┌──

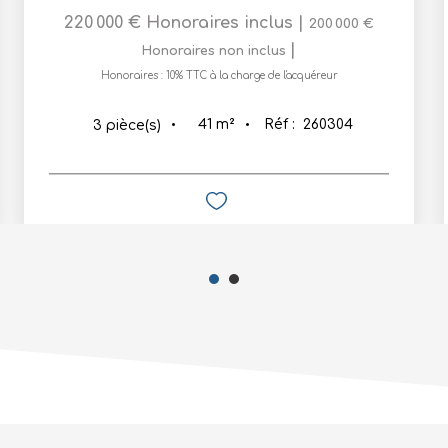
220 000 €
Honoraires inclus
|
200 000 €
|
Honoraires non inclus
Honoraires : 10% TTC à la charge de l'acquéreur
41
m²
Réf :
260304
3
pièce(s)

└──

**Task directions**
From the records, copy every line that has the string "Honoraires" in it.

**Written answer**
Honoraires inclus
Honoraires non inclus
Honoraires : 10% TTC à la charge de l'acquéreur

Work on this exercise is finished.